## Task prompt
Transcribe the whole listing exactly; the images stay out.

## Given data
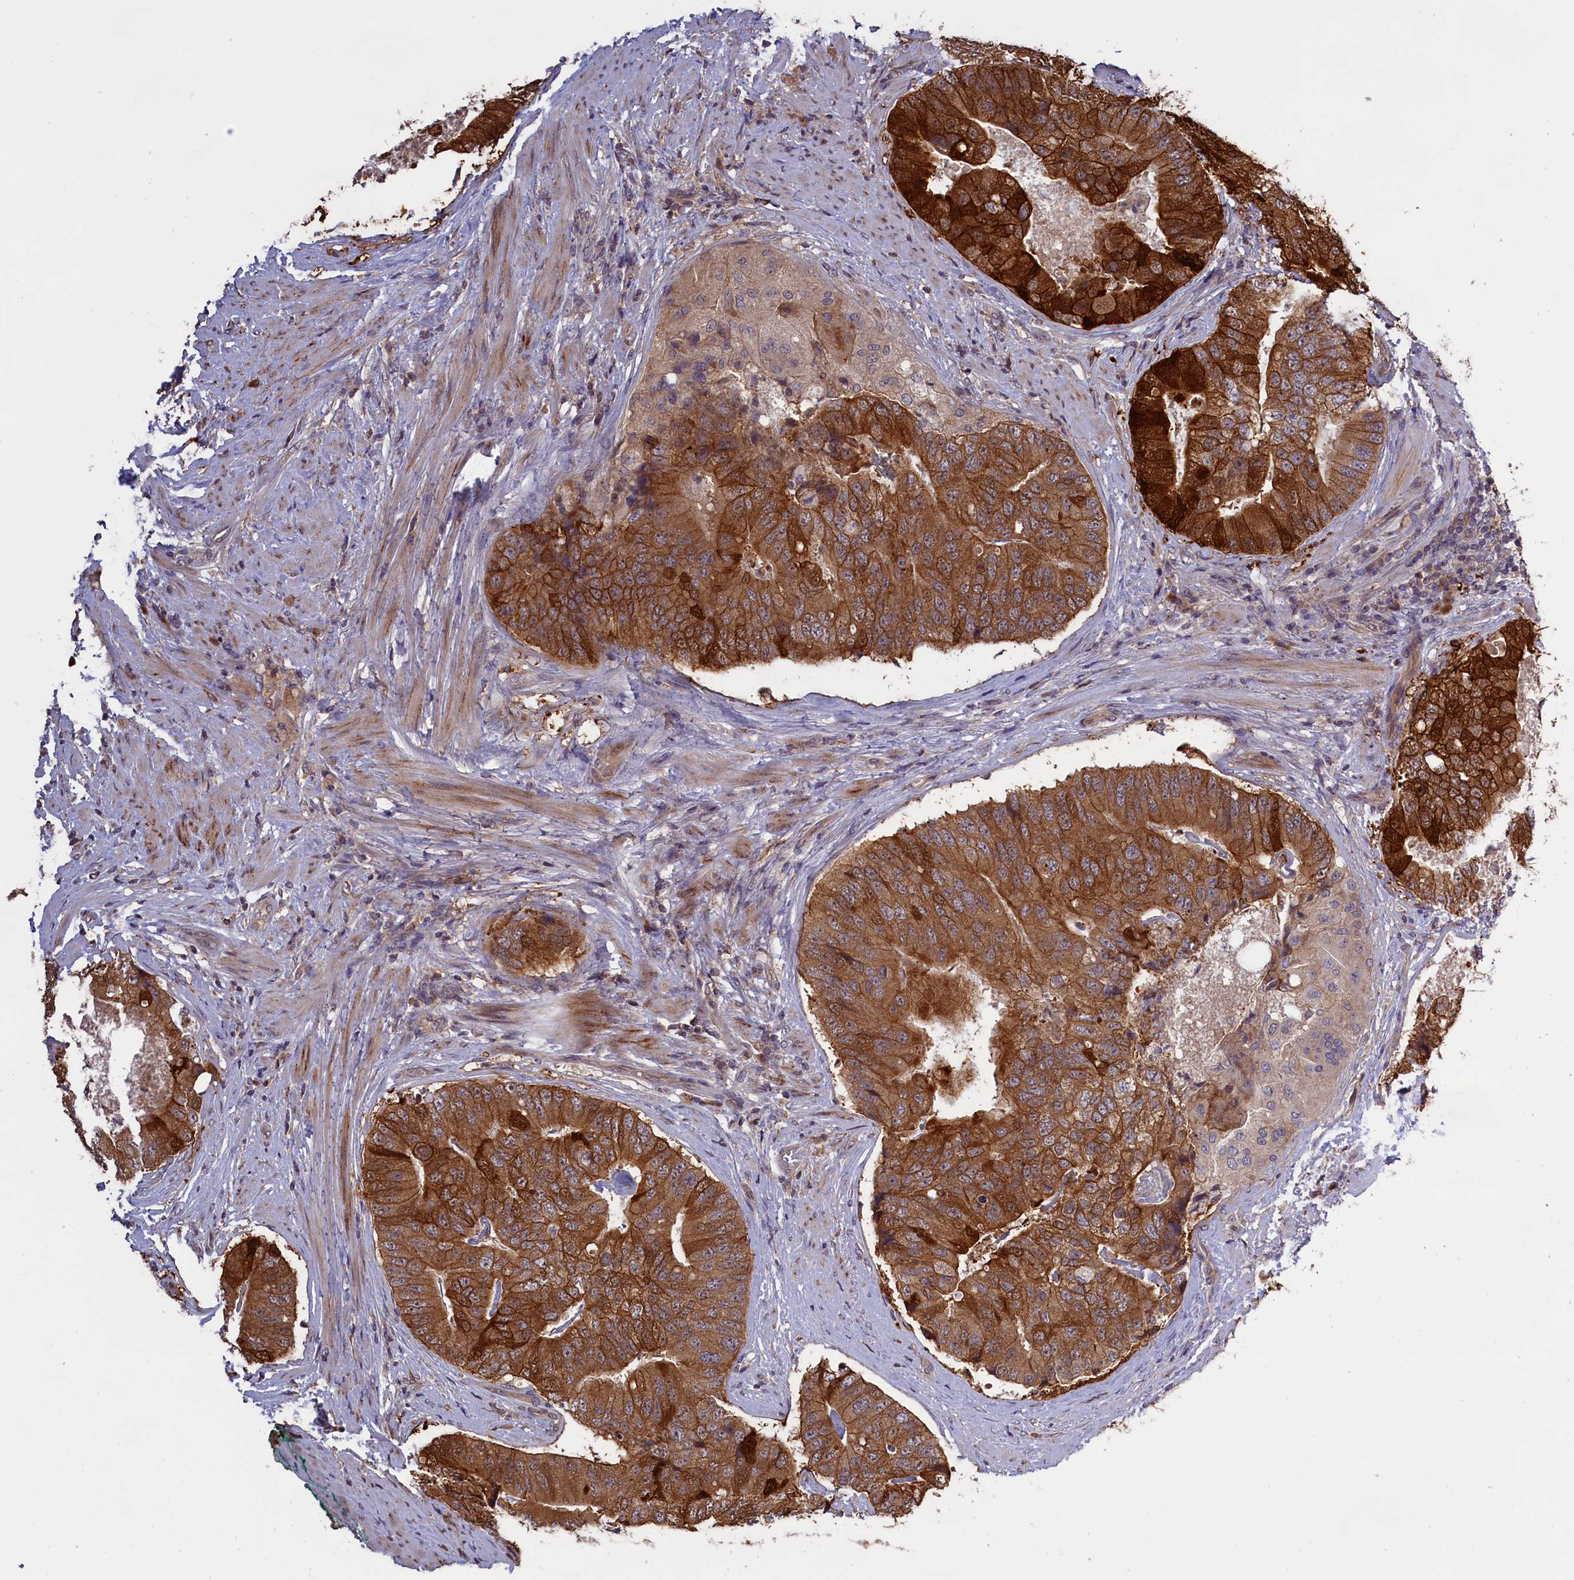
{"staining": {"intensity": "strong", "quantity": ">75%", "location": "cytoplasmic/membranous"}, "tissue": "prostate cancer", "cell_type": "Tumor cells", "image_type": "cancer", "snomed": [{"axis": "morphology", "description": "Adenocarcinoma, High grade"}, {"axis": "topography", "description": "Prostate"}], "caption": "The immunohistochemical stain labels strong cytoplasmic/membranous expression in tumor cells of prostate cancer (high-grade adenocarcinoma) tissue. The staining was performed using DAB, with brown indicating positive protein expression. Nuclei are stained blue with hematoxylin.", "gene": "DENND1B", "patient": {"sex": "male", "age": 70}}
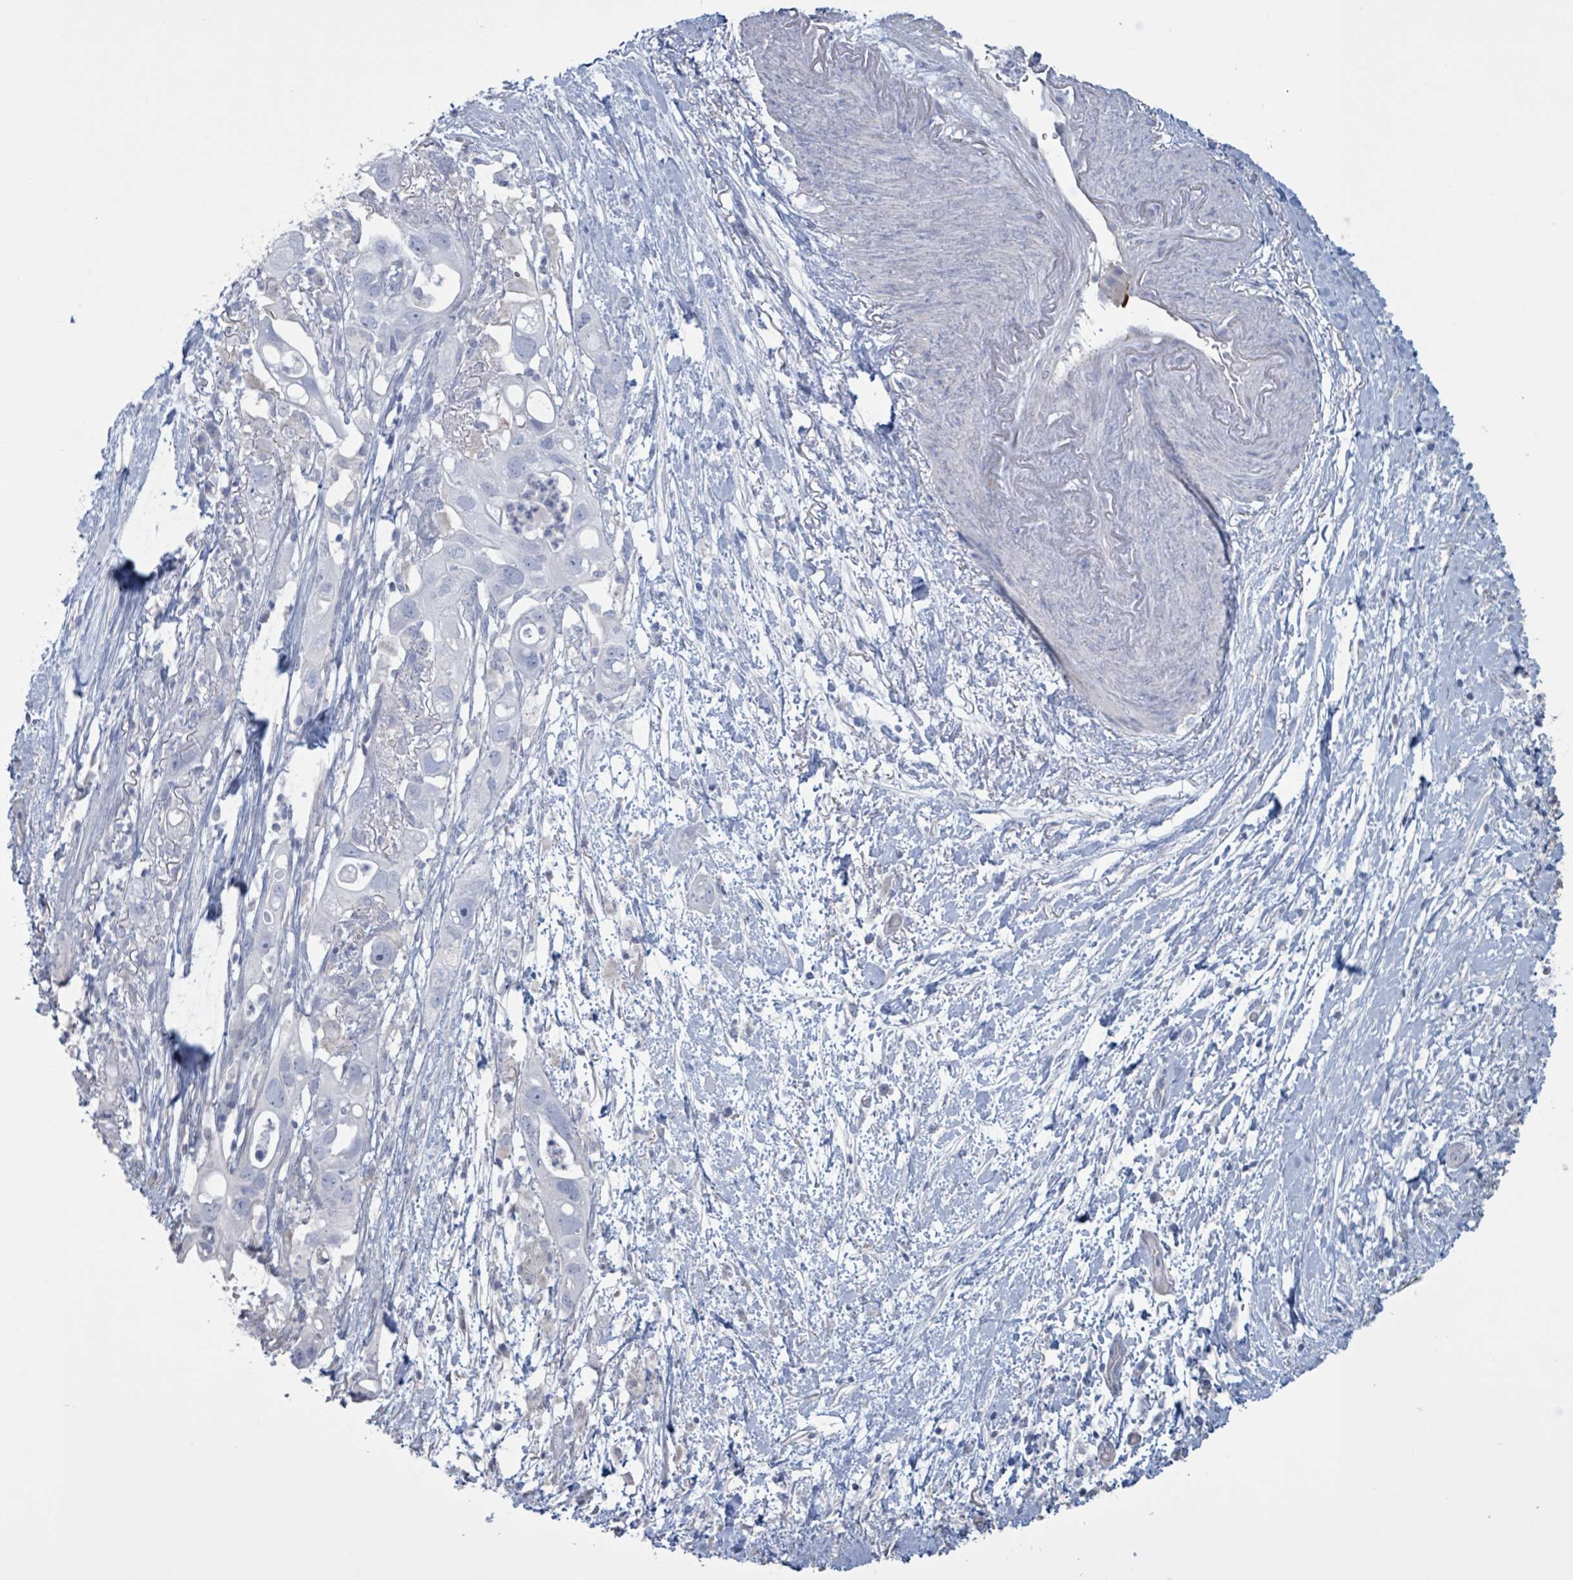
{"staining": {"intensity": "negative", "quantity": "none", "location": "none"}, "tissue": "pancreatic cancer", "cell_type": "Tumor cells", "image_type": "cancer", "snomed": [{"axis": "morphology", "description": "Adenocarcinoma, NOS"}, {"axis": "topography", "description": "Pancreas"}], "caption": "Tumor cells show no significant positivity in pancreatic adenocarcinoma.", "gene": "CT45A5", "patient": {"sex": "female", "age": 72}}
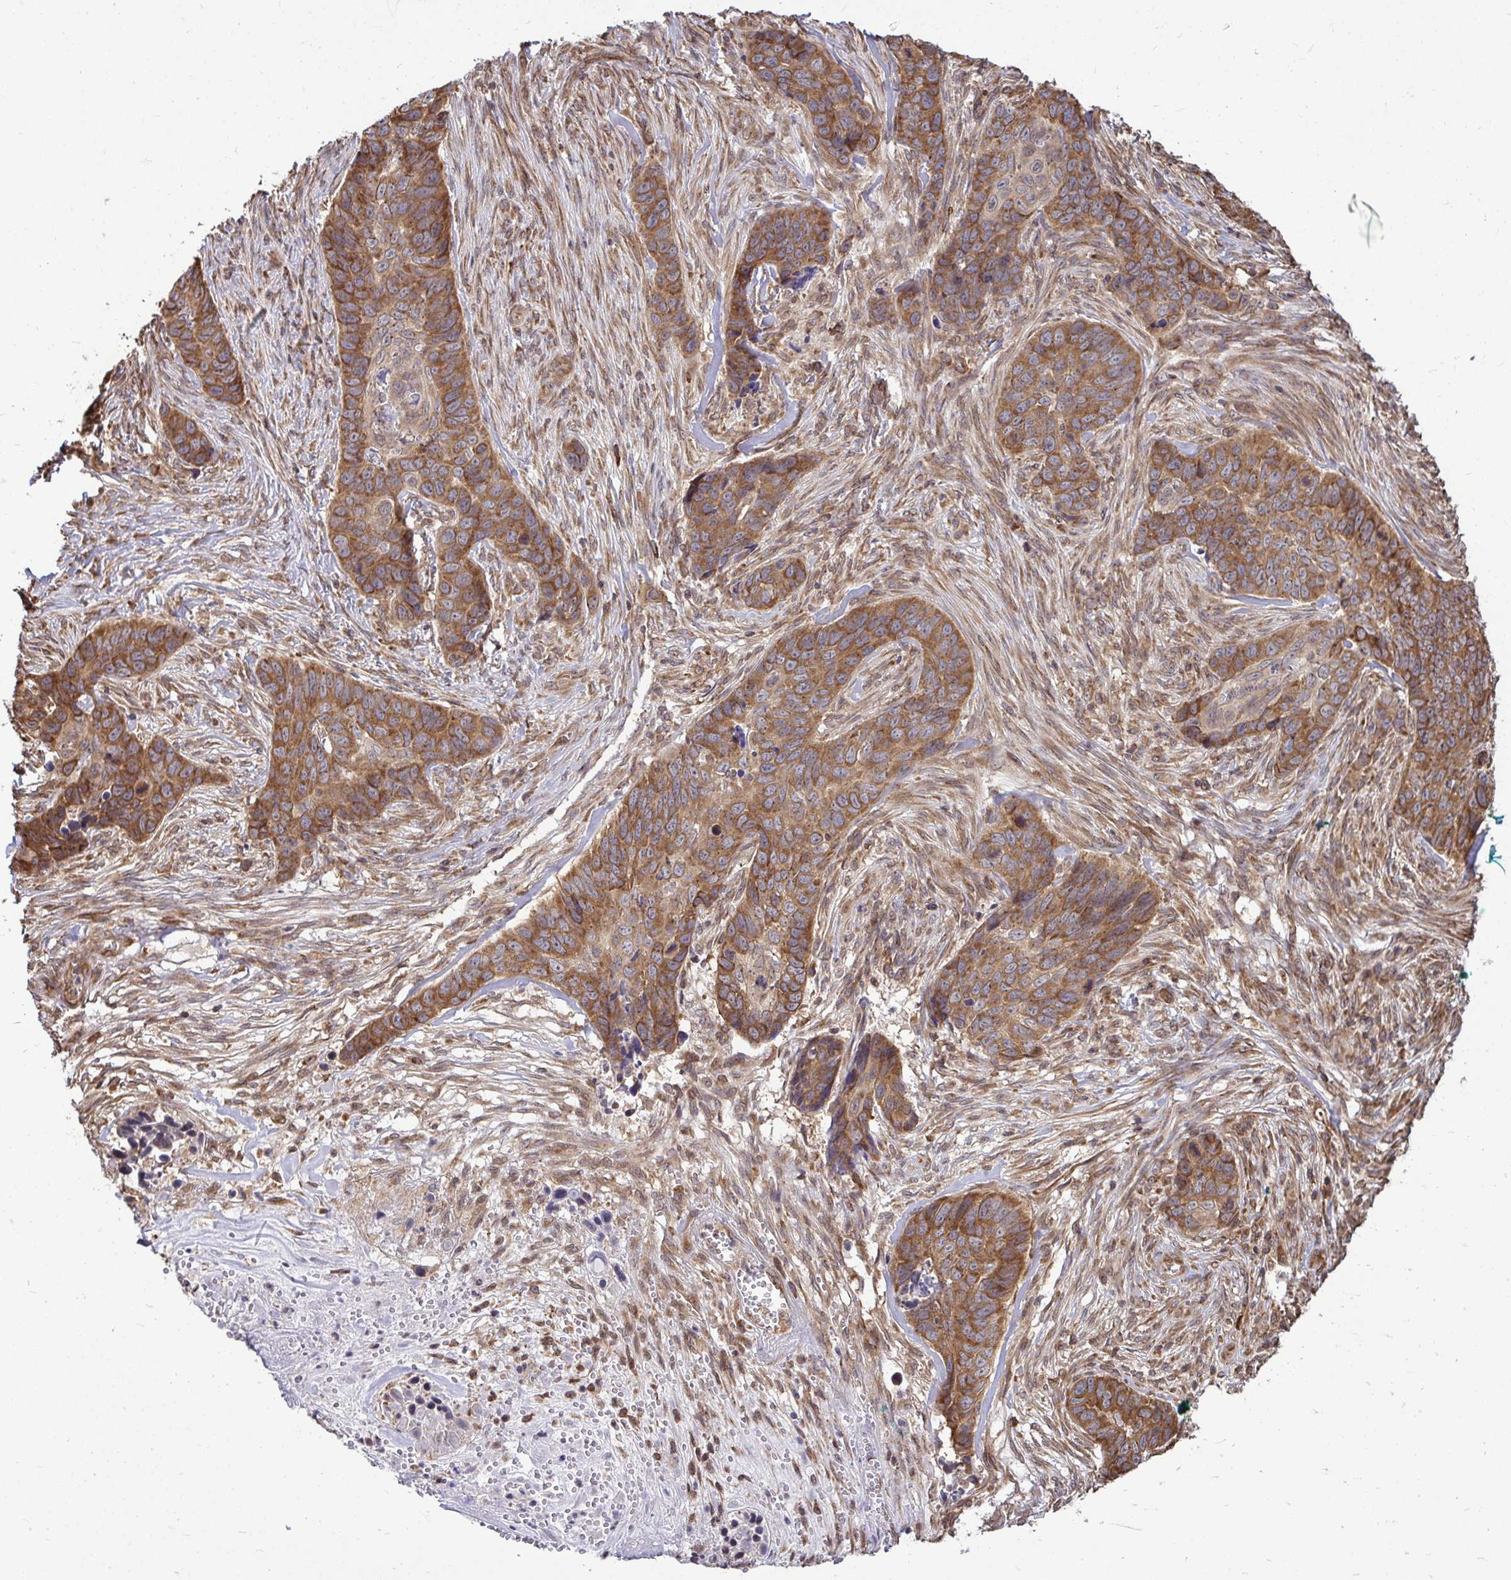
{"staining": {"intensity": "moderate", "quantity": ">75%", "location": "cytoplasmic/membranous"}, "tissue": "skin cancer", "cell_type": "Tumor cells", "image_type": "cancer", "snomed": [{"axis": "morphology", "description": "Basal cell carcinoma"}, {"axis": "topography", "description": "Skin"}], "caption": "This is an image of IHC staining of basal cell carcinoma (skin), which shows moderate staining in the cytoplasmic/membranous of tumor cells.", "gene": "FMR1", "patient": {"sex": "female", "age": 82}}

## Reply to the task
{"staining": {"intensity": "strong", "quantity": ">75%", "location": "cytoplasmic/membranous"}, "tissue": "prostate cancer", "cell_type": "Tumor cells", "image_type": "cancer", "snomed": [{"axis": "morphology", "description": "Adenocarcinoma, High grade"}, {"axis": "topography", "description": "Prostate"}], "caption": "The immunohistochemical stain labels strong cytoplasmic/membranous expression in tumor cells of prostate cancer (high-grade adenocarcinoma) tissue. The staining was performed using DAB, with brown indicating positive protein expression. Nuclei are stained blue with hematoxylin.", "gene": "DENND1B", "patient": {"sex": "male", "age": 70}}
{"staining": {"intensity": "negative", "quantity": "none", "location": "none"}, "tissue": "pancreatic cancer", "cell_type": "Tumor cells", "image_type": "cancer", "snomed": [{"axis": "morphology", "description": "Adenocarcinoma, NOS"}, {"axis": "topography", "description": "Pancreas"}], "caption": "Tumor cells show no significant positivity in pancreatic adenocarcinoma.", "gene": "CT45A5", "patient": {"sex": "female", "age": 72}}
{"staining": {"intensity": "moderate", "quantity": ">75%", "location": "cytoplasmic/membranous"}, "tissue": "skin cancer", "cell_type": "Tumor cells", "image_type": "cancer", "snomed": [{"axis": "morphology", "description": "Basal cell carcinoma"}, {"axis": "topography", "description": "Skin"}], "caption": "This is an image of IHC staining of basal cell carcinoma (skin), which shows moderate staining in the cytoplasmic/membranous of tumor cells.", "gene": "FMR1", "patient": {"sex": "female", "age": 82}}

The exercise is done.